__Your objective__:
Match the string "master" against each line below, and copy every line that matches.

··· Dataset records ···

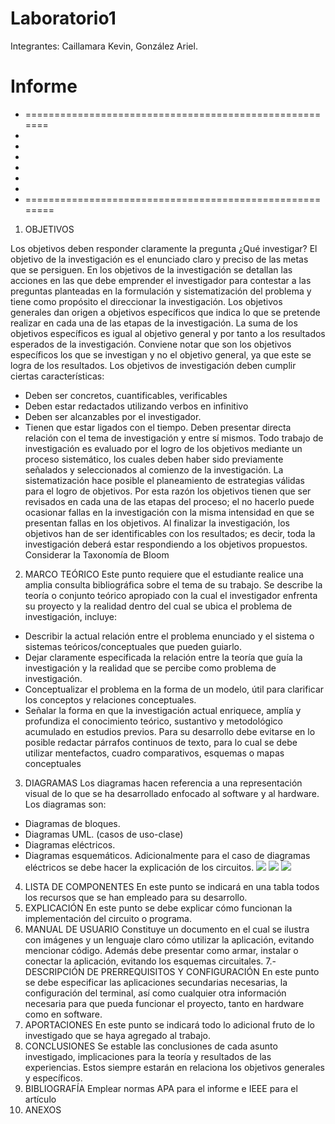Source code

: # Laboratorio1
Integrantes: Caillamara Kevin, González Ariel.
# Informe

- =======================================================
-
-
-
-
-
-
- ========================================================
1. OBJETIVOS

Los objetivos deben responder claramente la pregunta ¿Qué investigar? 
El objetivo de la investigación es el enunciado claro y preciso de las metas que se persiguen. En los objetivos de la investigación se detallan las acciones en las que debe emprender el investigador para contestar a las preguntas planteadas en la formulación y sistematización del problema y tiene como propósito el direccionar la investigación. 
Los objetivos generales dan origen a objetivos específicos que indica lo que se pretende realizar en cada una de las etapas de la investigación. La suma de los objetivos específicos es igual al objetivo general y por tanto a los resultados esperados de la investigación. Conviene notar que son los objetivos específicos los que se investigan y no el objetivo general, ya que este se logra de los resultados. 
Los objetivos de investigación deben cumplir ciertas características: 
* Deben ser concretos, cuantificables, verificables 
* Deben estar redactados utilizando verbos en infinitivo 
* Deben ser alcanzables por el investigador. 
* Tienen que estar ligados con el tiempo. 
Deben presentar directa relación con el tema de investigación y entre sí mismos. Todo trabajo de investigación es evaluado por el logro de los objetivos mediante un proceso sistemático, los cuales deben haber sido previamente señalados y seleccionados al comienzo de la investigación. La sistematización hace posible el planeamiento de estrategias válidas para el logro de objetivos. Por esta razón los objetivos tienen que ser revisados en cada una de las etapas del proceso; el no hacerlo puede ocasionar fallas en la investigación con la misma intensidad en que se presentan fallas en los objetivos. 
Al finalizar la investigación, los objetivos han de ser identificables con los resultados; es decir, toda la investigación deberá estar respondiendo a los objetivos propuestos. 
Considerar la Taxonomía de Bloom
2. MARCO TEÓRICO 
Este punto requiere que el estudiante realice una amplia consulta bibliográfica sobre el tema de su trabajo.
Se describe la teoría o conjunto teórico apropiado con la cual el investigador enfrenta su proyecto y la realidad dentro del cual se ubica el problema de investigación, incluye:
* Describir la actual relación entre el problema enunciado y el sistema o sistemas teóricos/conceptuales que pueden guiarlo.
* Dejar claramente especificada la relación entre la teoría que guía la investigación y la realidad que se percibe como problema de investigación.
* Conceptualizar el problema en la forma de un modelo, útil para clarificar los conceptos y relaciones conceptuales.
* Señalar la forma en que la investigación actual enriquece, amplía y profundiza el conocimiento teórico, sustantivo y metodológico acumulado en estudios previos.
Para su desarrollo debe evitarse en lo posible redactar párrafos continuos de texto, para lo cual se debe utilizar  mentefactos, cuadro comparativos, esquemas o mapas conceptuales
3. DIAGRAMAS
Los diagramas hacen referencia a una representación visual de lo que se ha desarrollado enfocado al software y al hardware. Los diagramas son:
* Diagramas de bloques.
* Diagramas UML. (casos de uso-clase)
* Diagramas eléctricos.
* Diagramas esquemáticos.
Adicionalmente para el caso de diagramas eléctricos se debe hacer la explicación de los circuitos.
![](https://github.com/doalulema/Informe/blob/master/img/Diagrama1.jpg)
![](https://github.com/doalulema/Informe/blob/master/img/Diagrama2.jpg)
![](https://github.com/doalulema/Informe/blob/master/img/Diagrama4.jpg)
4. LISTA DE COMPONENTES
En este punto se indicará en una tabla todos los recursos que se han empleado para su desarrollo.
5. EXPLICACIÓN
En este punto se debe explicar cómo funcionan la implementación del circuito o programa.
6. MANUAL DE USUARIO
Constituye un documento en el cual se ilustra con imágenes y un lenguaje claro cómo utilizar la aplicación, evitando mencionar código. Además debe presentar como armar, instalar o conectar la aplicación, evitando los esquemas circuitales.
7.- DESCRIPCIÓN DE PRERREQUISITOS Y CONFIGURACIÓN
En este punto se debe especificar las aplicaciones secundarias necesarias, la configuración del terminal, así como cualquier otra información necesaria para que pueda funcionar el proyecto, tanto en hardware como en software.
8. APORTACIONES
En este punto se indicará todo lo adicional fruto de lo investigado que se haya agregado al trabajo.
9. CONCLUSIONES
Se estable las conclusiones de cada asunto investigado, implicaciones para la teoría y resultados de las experiencias. Estos siempre estarán en relaciona los objetivos generales y específicos.
10. BIBLIOGRAFÍA
Emplear normas APA para el informe e IEEE para el artículo
11. ANEXOS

···

__Exercise output__:
![](https://github.com/doalulema/Informe/blob/master/img/Diagrama1.jpg)
![](https://github.com/doalulema/Informe/blob/master/img/Diagrama2.jpg)
![](https://github.com/doalulema/Informe/blob/master/img/Diagrama4.jpg)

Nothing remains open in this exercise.